===== Material provided
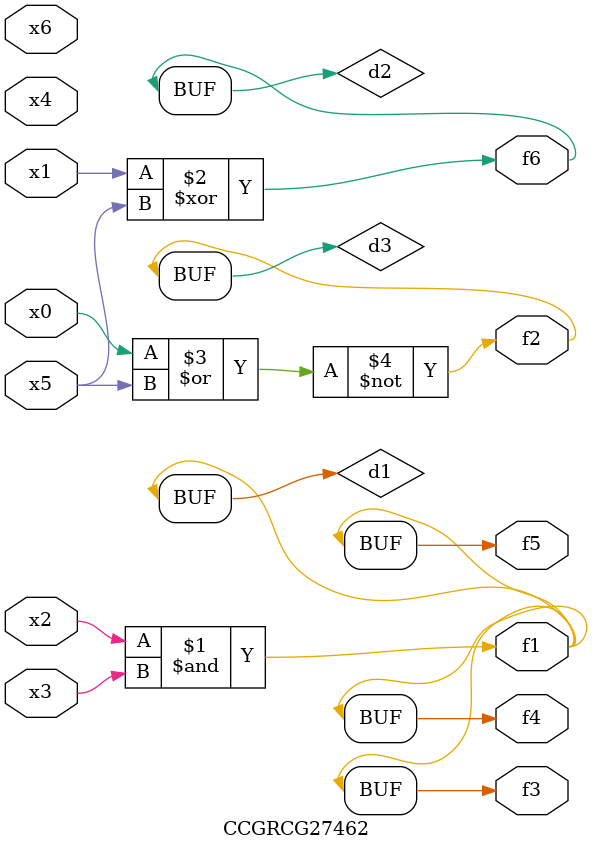
<source format=v>
module CCGRCG27462(
	input x0, x1, x2, x3, x4, x5, x6,
	output f1, f2, f3, f4, f5, f6
);

	wire d1, d2, d3;

	and (d1, x2, x3);
	xor (d2, x1, x5);
	nor (d3, x0, x5);
	assign f1 = d1;
	assign f2 = d3;
	assign f3 = d1;
	assign f4 = d1;
	assign f5 = d1;
	assign f6 = d2;
endmodule

</source>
==========
— Activity —
Check each line of the data above for the word "assign" and copy the ones where it is found.

— Answer to the problem —
	assign f1 = d1;
	assign f2 = d3;
	assign f3 = d1;
	assign f4 = d1;
	assign f5 = d1;
	assign f6 = d2;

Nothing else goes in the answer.